Compute sanitizer hangs indefinitely when a runtime conditional (graph->seq) is true and a cudaMemcpy is performed (unless cudaDeviceSynchronize added), while cuda-memcheck works as is whether the conditional is true or false.
EDITED: It appears this memory is uninitialized. I don’t think it is, but initcheck states it is.
Usage: compute-sanitizer --tool memcheck ./fitz_bin -f …/schwing_tests/blossreq.txt -u -r 1 -k 0 -c -p
========= Host API memory access error at host access to 0x7f9e55803800 of size 80 bytes
========= Uninitialized access at 0x7f9e55803840 on access by cudaMemcpy source
========= Saved host backtrace up to driver entry point at error
I have a kernel which will hang indefinitely using CS. What is strange is I can remedy the situation by adding a cudaDeviceSynchronize after the kernel. cuda-memcheck doesn’t need the cudaDeviceSynchronize.

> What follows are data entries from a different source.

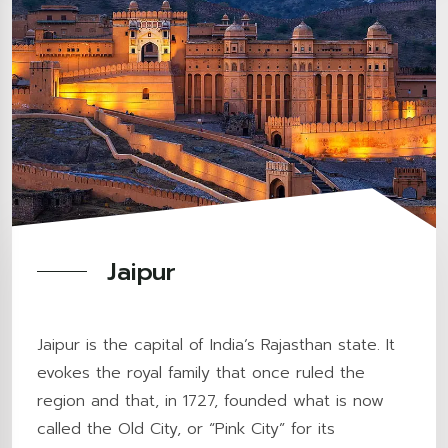
Jaipur
Jaipur is the capital of India’s Rajasthan state. It
evokes the royal family that once ruled the
region and that, in 1727, founded what is now
called the Old City, or “Pink City” for its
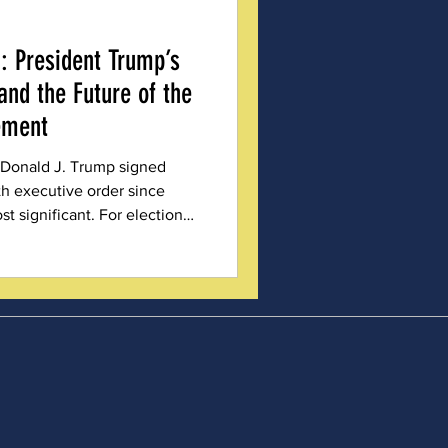
: President Trump’s
and the Future of the
ement
 Donald J. Trump signed
th executive order since
st significant. For election
 organizations like Michigan
), EO 14248 was a landmark
cument reads like a wish list
ity measures, years in the
 from the shoulders of those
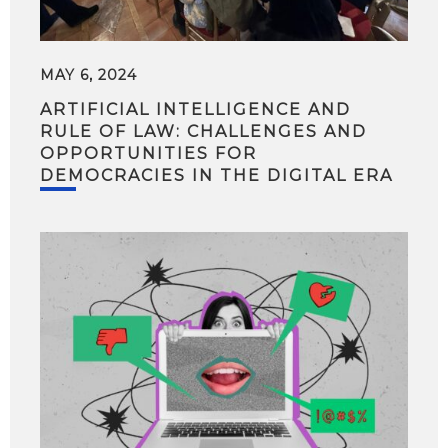
MAY 6, 2024
ARTIFICIAL INTELLIGENCE AND
RULE OF LAW: CHALLENGES AND
OPPORTUNITIES FOR
DEMOCRACIES IN THE DIGITAL ERA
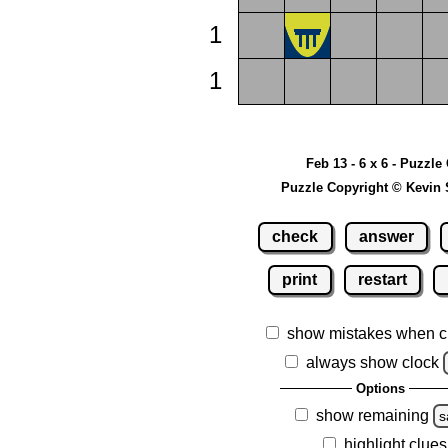
1
1
Feb 13 - 6 x 6 - Puzzle
Puzzle Copyright © Kevin 
check
answer
print
restart
show mistakes when c
always show clock
Options
show remaining
s
highlight clues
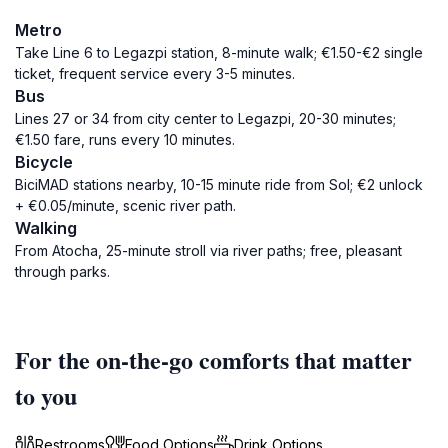
Metro
Take Line 6 to Legazpi station, 8-minute walk; €1.50-€2 single
ticket, frequent service every 3-5 minutes.
Bus
Lines 27 or 34 from city center to Legazpi, 20-30 minutes;
€1.50 fare, runs every 10 minutes.
Bicycle
BiciMAD stations nearby, 10-15 minute ride from Sol; €2 unlock
+ €0.05/minute, scenic river path.
Walking
From Atocha, 25-minute stroll via river paths; free, pleasant
through parks.
For the on-the-go comforts that matter
to you
Restrooms
Food Options
Drink Options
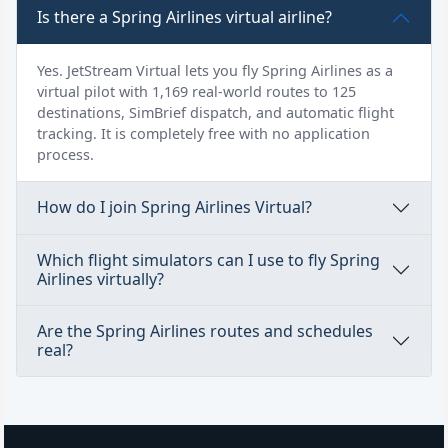
Is there a Spring Airlines virtual airline?
Yes. JetStream Virtual lets you fly Spring Airlines as a
virtual pilot with 1,169 real-world routes to 125
destinations, SimBrief dispatch, and automatic flight
tracking. It is completely free with no application
process.
How do I join Spring Airlines Virtual?
Which flight simulators can I use to fly Spring
Airlines virtually?
Are the Spring Airlines routes and schedules
real?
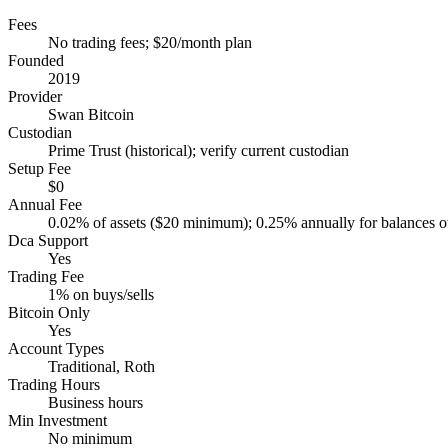
Fees
No trading fees; $20/month plan
Founded
2019
Provider
Swan Bitcoin
Custodian
Prime Trust (historical); verify current custodian
Setup Fee
$0
Annual Fee
0.02% of assets ($20 minimum); 0.25% annually for balances 
Dca Support
Yes
Trading Fee
1% on buys/sells
Bitcoin Only
Yes
Account Types
Traditional, Roth
Trading Hours
Business hours
Min Investment
No minimum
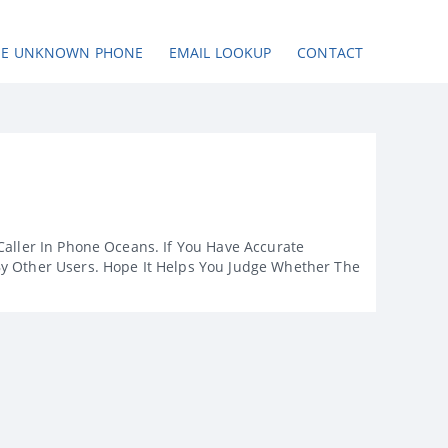
SE UNKNOWN PHONE
EMAIL LOOKUP
CONTACT
Caller In Phone Oceans. If You Have Accurate
By Other Users. Hope It Helps You Judge Whether The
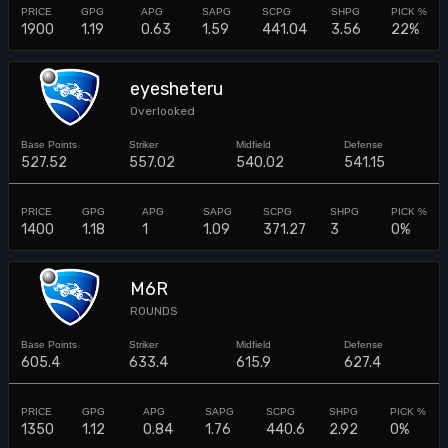
1900
1.19
0.63
1.59
441.04
3.56
22%
eyesheteru
Overlooked
527.52
557.02
540.02
541.15
1400
1.18
1
1.09
371.27
3
0%
M6R
ROUNDS
605.4
633.4
615.9
627.4
1350
1.12
0.84
1.76
440.6
2.92
0%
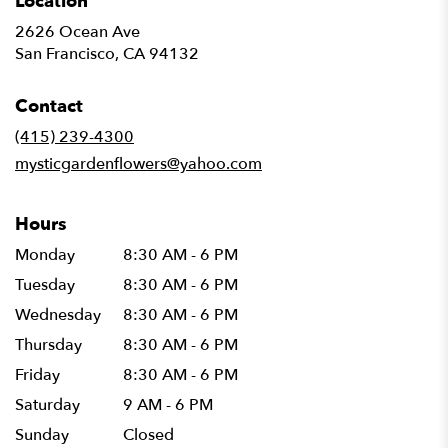
Location
2626 Ocean Ave
(link
San Francisco, CA 94132
opens
in
Contact
a
new
(415) 239-4300
window)
mysticgardenflowers@yahoo.com
Hours
Monday
8:30 AM - 6 PM
Tuesday
8:30 AM - 6 PM
Wednesday
8:30 AM - 6 PM
Thursday
8:30 AM - 6 PM
Friday
8:30 AM - 6 PM
Saturday
9 AM - 6 PM
Sunday
Closed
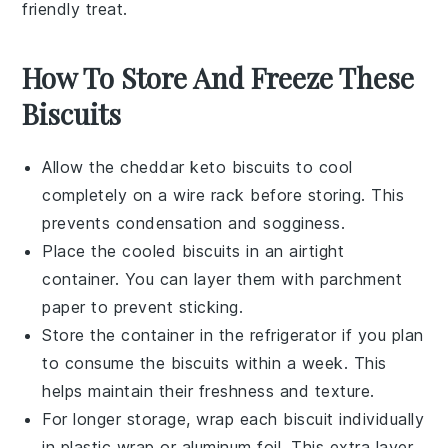
friendly treat.
How To Store And Freeze These
Biscuits
Allow the
cheddar keto biscuits
to cool
completely on a wire rack before storing. This
prevents condensation and sogginess.
Place the cooled biscuits in an airtight
container. You can layer them with parchment
paper to prevent sticking.
Store the container in the refrigerator if you plan
to consume the biscuits within a week. This
helps maintain their freshness and texture.
For longer storage, wrap each biscuit individually
in plastic wrap or aluminum foil. This extra layer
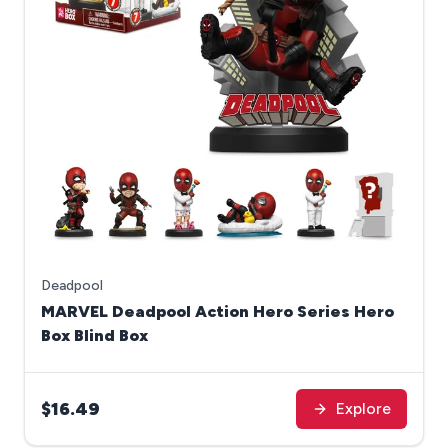
Deadpool
MARVEL Deadpool Action Hero Series Hero
Box Blind Box
$16.49
Explore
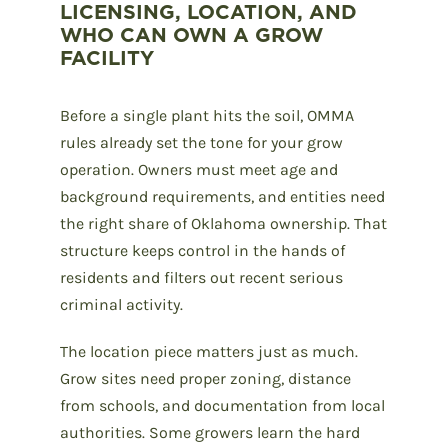
LICENSING, LOCATION, AND
WHO CAN OWN A GROW
FACILITY
Before a single plant hits the soil, OMMA
rules already set the tone for your grow
operation. Owners must meet age and
background requirements, and entities need
the right share of Oklahoma ownership. That
structure keeps control in the hands of
residents and filters out recent serious
criminal activity.
The location piece matters just as much.
Grow sites need proper zoning, distance
from schools, and documentation from local
authorities. Some growers learn the hard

Usage: compute-sanitizer --tool memcheck ./fitz_bin -f …/schwing_tests/blossreq.txt -u -r 1 -k 0 -c -p
The code is a private repo, but the essential outline is posted below.
*c=1;
while (*c){
*c=0;
*path_extracted=0;
cudaEventRecord(start);
kernel1 <<<dimGrid,THREADS_PER_BLOCK>>> (...);
cudaEventRecord(stop);
cudaEventSynchronize(stop);
cudaEventElapsedTime(...);
t_set_b_type_t += t_set_b_type;
//printf("MUTEX %d\n",*c);
if(*c){
cudaEventRecord(start);
kernel2 <<<1,1>>> (...);
cudaEventRecord(stop);
cudaEventSynchronize(stop);
cudaEventElapsedTime(...);
}
if (*c && *path_extracted){
cudaEventRecord(start);
kernel3<<<1,32>>> ((...);, c,path_extracted);
cudaEventRecord(stop);
cudaEventSynchronize(stop);
cudaEventElapsedTime((...););
cudaEventRecord(start);
kernel4<<<1,THREADS_PER_BLOCK>>>((...););
kernel5 <<<dimGrid,THREADS_PER_BLOCK>>> (...);
cudaEventRecord(stop);
cudaEventSynchronize(stop);
cudaEventElapsedTime(...);
}
}
// THIS IS NECESSARY FOR COMPUTE-SANITIZER TO WORK WHEN CHECKING?!?!?
//cudaDeviceSynchronize();
if (graph->seq){
checkCudaErrors(cudaMemcpy(..))
}